Вилик переглянулся с другими рабами. Я указал на головорезов, которые с любопытством наблюдали за тем, как развивается сценка на веранде.
— Эти люди призваны засвидетельствовать свершившейся передачу земли мне.
Люди под крытой колоннадой чуть дрогнули. Но вилик чуть прищурился и покачал головой — хотя я видел, что и у него ладони потеют.
— Здесь стоит подпись вольноотпущенника, который не имеет права занимать квесторскую должность, согласно закону двенадцати таблиц, — покачал он головой. — То, что вы делаете, называется не законом, а беззаконием.
Свидетели-головорезы продолжали держать руки на рукоятях клинков. Рабы не опускали дубинок и никуда не уходили. Я понимал, что сейчас наступает переломный момент. И далее в виллу, если рабы не одумаются, придется входить силой. Поэтому, глядя
— Твой хозяин не оценит твою преданность. И я скажу тебе, почему. Если ты не отойдешь и не отведешь людей, на веранде останется кучка трупов. Мы же пройдём дальше.
Я одернул тунику и показал рукоять кинжала.
Вилик тяжело вздохнул, но, поколебавшись все-таки отошел от входа. От моего взгляда не ушло, как он переглянулся с одним из молодых невольников и быстро моргнул.
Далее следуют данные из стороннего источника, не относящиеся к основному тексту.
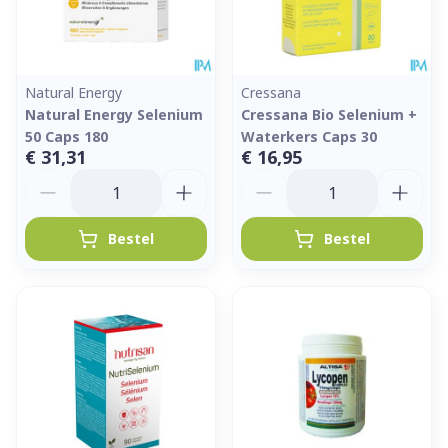
Natural Energy
Cressana
Natural Energy Selenium
Cressana Bio Selenium +
50 Caps 180
Waterkers Caps 30
€ 31,31
€ 16,95
Aantal
Aantal
Bestel
Bestel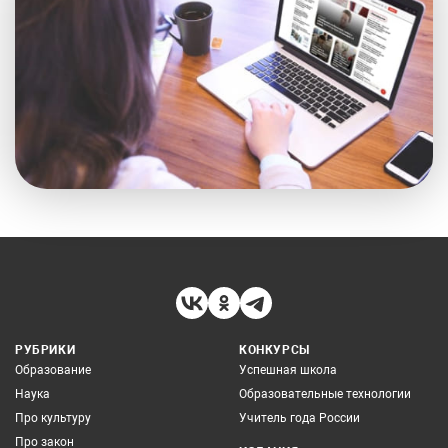
РУБРИКИ
КОНКУРСЫ
Образование
Успешная школа
Наука
Образовательные технологии
Про культуру
Учитель года России
Про закон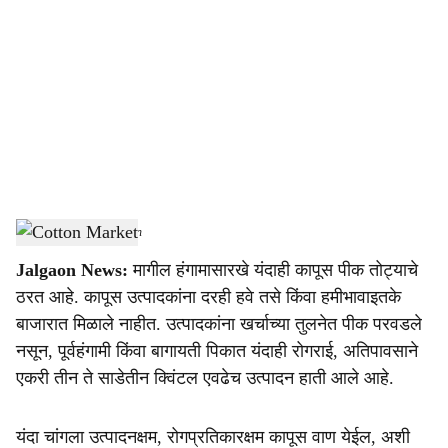
o
c
i
a
l
s
Cotton Market
-
Agrowon
h
Jalgaon News:
मागील हंगामासारखे यंदाही कापूस पीक तोट्याचे
a
ठरत आहे. कापूस उत्पादकांना दरही हवे तसे किंवा हमीभावाइतके
r
बाजारात मिळाले नाहीत. उत्पादकांना खर्चाच्या तुलनेत पीक परवडले
नसून, पूर्वहंगामी किंवा बागायती पिकात यंदाही रोगराई, अतिपावसाने
e
एकरी तीन ते साडेतीन क्विंटल एवढेच उत्पादन हाती आले आहे.
यंदा चांगला उत्पादनक्षम, रोगप्रतिकारक्षम कापूस वाण येईल, अशी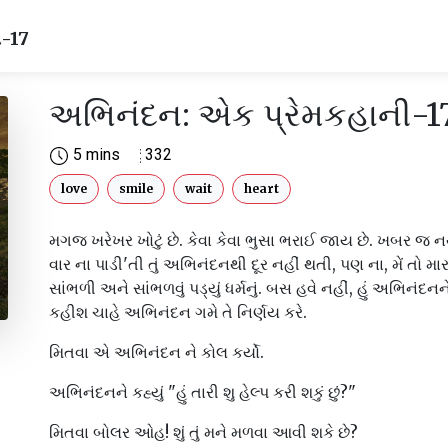
ી-17
અભિનંદન: એક પ્રેમકહાની-1
5 mins
332
love
smile
wait
heart
મગજ ખરેખર ખોટું છે. કેવા કેવા ભુસા ભરાઈ જાય છે. ખબર જ નથ
વાર ના પાડી'તી તું અભિનંદનથી દૂર નહીં થતી, પણ ના, મેં તો 
સાંભળી અને સાંભળવું પડ્યું ધર્મનું. બસ હવે નહીં, હું અભિનંદન
કહીશ ચાહે અભિનંદન ગમે તે નિર્ણય કરે.
મિતવા એ અભિનંદન ને કોલ કર્યો.
અભિનંદનને કહ્યું "હું તારી શુ હેલ્પ કરી શકું છું?"
મિતવા બોલર ઓહ! શું તું મને મળવા આવી શકે છે?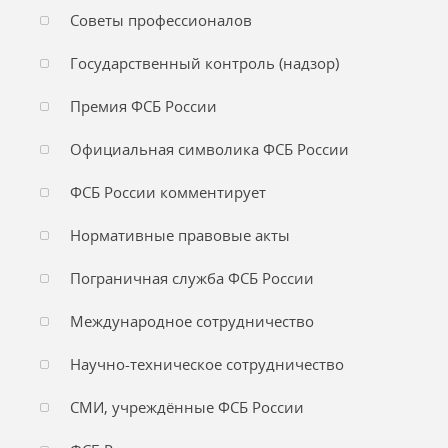
Советы профессионалов
Государственный контроль (надзор)
Премия ФСБ России
Официальная символика ФСБ России
ФСБ России комментирует
Нормативные правовые акты
Пограничная служба ФСБ России
Международное сотрудничество
Научно-техническое сотрудничество
СМИ, учреждённые ФСБ России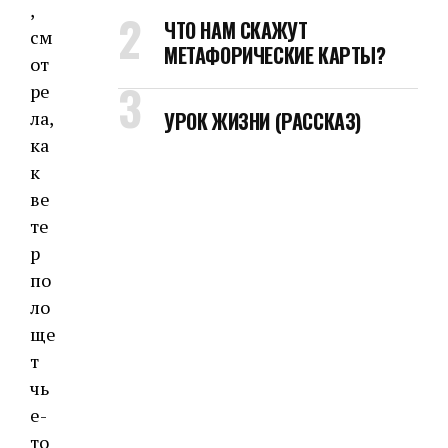
,
ЧТО НАМ СКАЖУТ
см
МЕТАФОРИЧЕСКИЕ КАРТЫ?
от
ре
ла,
УРОК ЖИЗНИ (РАССКАЗ)
ка
к
ве
те
р
по
ло
ще
т
чь
е-
то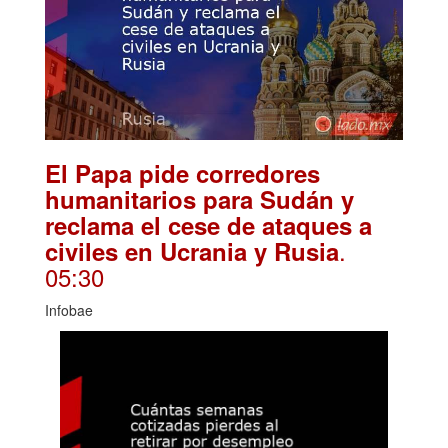
El Papa pide corredores
humanitarios para Sudán y
reclama el cese de ataques a
.
civiles en Ucrania y Rusia
05:30
Infobae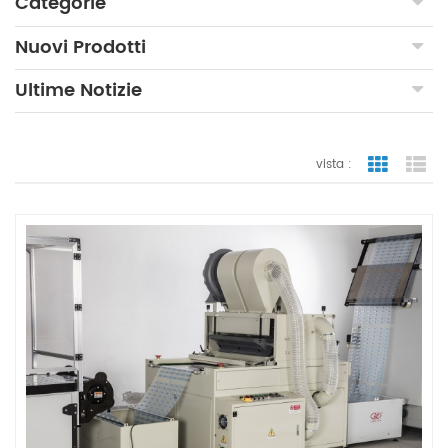
Categorie
Nuovi Prodotti
Ultime Notizie
vista :
vista a gr
vi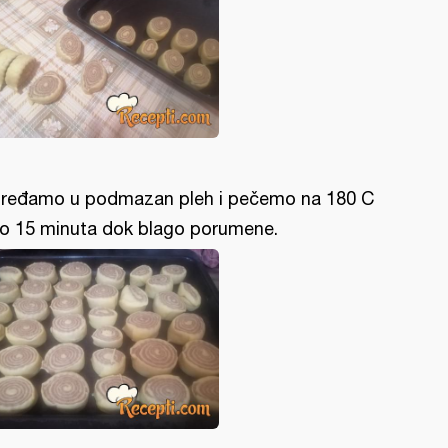
ređamo u podmazan pleh i pečemo na 180 C
o 15 minuta dok blago porumene.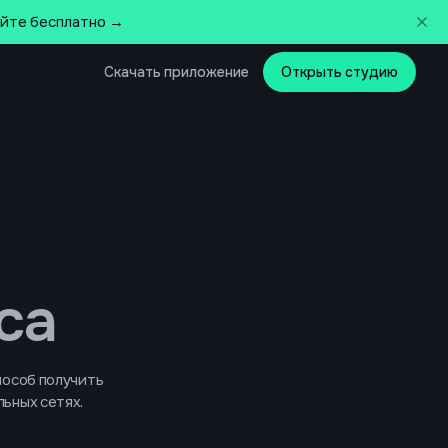
айте бесплатно →
Скачать приложение
Открыть студию
са
пособ получить
льных сетях.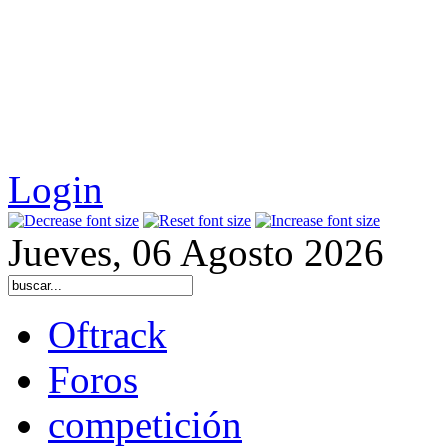
Login
Jueves, 06 Agosto 2026
Oftrack
Foros
competición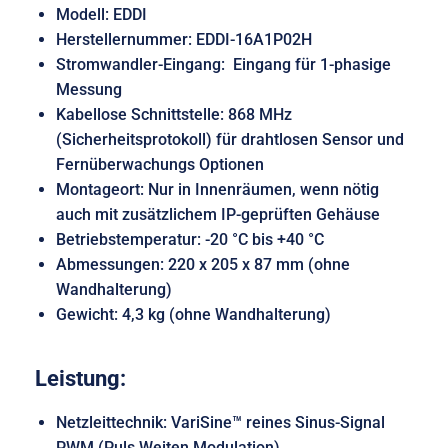
Modell: EDDI
Herstellernummer: EDDI-16A1P02H
Stromwandler-Eingang: Eingang für 1-phasige
Messung
Kabellose Schnittstelle: 868 MHz
(Sicherheitsprotokoll) für drahtlosen Sensor und
Fernüberwachungs Optionen
Montageort: Nur in Innenräumen, wenn nötig
auch mit zusätzlichem IP-geprüften Gehäuse
Betriebstemperatur: -20 °C bis +40 °C
Abmessungen: 220 x 205 x 87 mm (ohne
Wandhalterung)
Gewicht: 4,3 kg (ohne Wandhalterung)
Leistung:
Netzleittechnik: VariSine™ reines Sinus-Signal
PWM (Puls Weiten Modulation)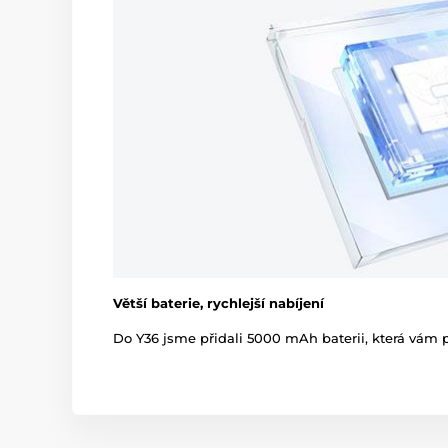
Větší baterie, rychlejší nabíjení
Do Y36 jsme přidali 5000 mAh baterii, která vám p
— Веди к хозяину, — я похлопал вилика по плечу, будто смягчившись, и, чуть наклонившись, шепнул: — Я предупреждаю всего один раз.
— Проходите.
Мы зашли внутрь виллы, где убранство было еще более роскошным, чем снаружи. Стены были украшены мозаикой с пейзажами, все было отделано мрамором и серебром. Вилик, стараясь идти ровно и не срываться на бег, провел нас по длинным коридорамв покои к Луцу. Им оказался худосочный старикашка, лежавший на клинии посередине просторной комнаты. Судя по всему, чувствовал он себя действительно неважно — тут управляющий не солгал. Рядом с клинией валялся кинжал — неужели помпеянец хотел попрощаться с жизнью? Но и с этим что-то пошло не так. Рядом с ним крутились рабыни, пытаясь привести в чувство своего господина. Но, в отличие от непослушного тела, язык ему еще очень даже хорошо служил.
— Собаки! — Луц с трудом приподнялся на локтях, лицо его стало багровым, на скулах заходили желваки. — Думаете, я не знаю, что вы задумали! — цедил старик, тяжело дыша.
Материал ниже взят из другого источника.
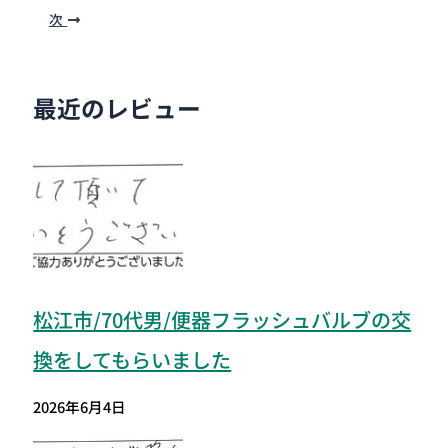
次
最近のレビュー
松江市/70代男/便器フラッシュバルブの交
換をしてもらいました
2026年6月4日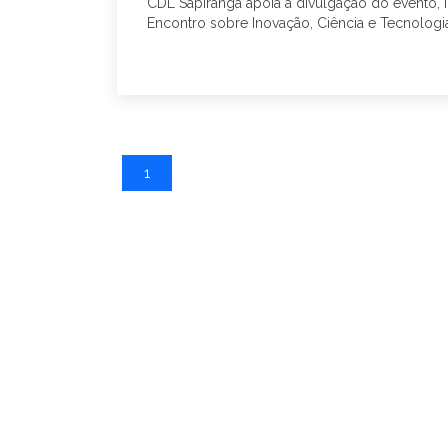
CDL Sapiranga apoia a divulgação do evento, 
Encontro sobre Inovação, Ciência e Tecnologia 
1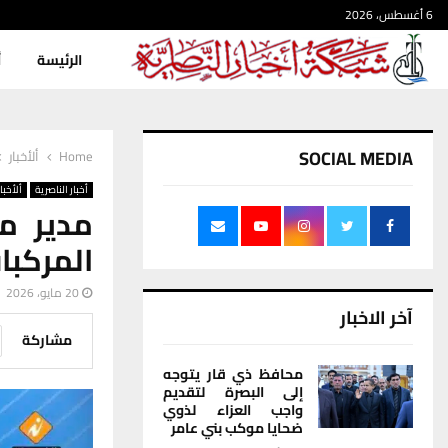
6 أغسطس، 2026
الرئيسة
أ
SOCIAL MEDIA
Home
ألأخبار
أخبار الناصرية
ألأخبار
مدير م
المركبا
20 مايو، 2026
آخر الاخبار
مشاركة
محافظ ذي قار يتوجه
إلى البصرة لتقديم
واجب العزاء لذوي
ضحايا موكب بني عامر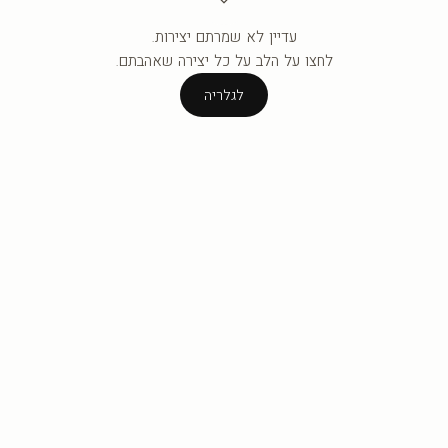
עדיין לא שמרתם יצירות.
העגלה ריקה עדיין.
לחצו על הלב על כל יצירה שאהבתם.
לגלריה
לגלריה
Головорезы мигом обнажили клинки. У меня складывалось впечатление, что никто и ни в чем не собирался разбираться.
— Обождите, — я положил руку на запястье старшего. — Все должно быть по закону.
Старший руку отдернул, но куда я клоню, смекнул. Дал отмашку своим людям, те замерли.
— Ознакомься, — я подошел к Луцу, протягивая документ от квестора.
Он даже не взглянул на него, видимо, и без того хорошо знал постановление. Впился в меня глазами с лопнувшими капиллярами, и я увидел, что из Луца постепенно, капля за каплей уходила жизнь.
— Подойди… ближе, — прохрипел старик. — Выслушай…
— Закрой ему рот! — рявкнул старший.
— Без тебя разберусь, ладно? — я резко обернулся на так называемых свидетелей.
Он смотрел на меня с ухмылкой, но новых попыток руководить не предпринял.
— Говори, старик, — спокойно сказал я.
— Ради этого… ради этого ли ты воевал? Чтобы такие прохвосты использовали тебя как марионетку? — зашептал старик, пытаясь усмехнуться, но получался только оскал. — Мальчик, мальчик! Думаешь, что когда ты отнимешь у меня землю, тебе дадут уйти? Ты… — он с трудом перевёл дух, но всё же договорил: — Тебя прирежут и выкинут в первую же сливную яму. Ты будешь им больше не нужен…
— Что? — я вопросительно изогнул бровь.
О собственных перспективах я уже слышал. Ничего хорошего они не предвещали, но любопытно все же. Вот правда.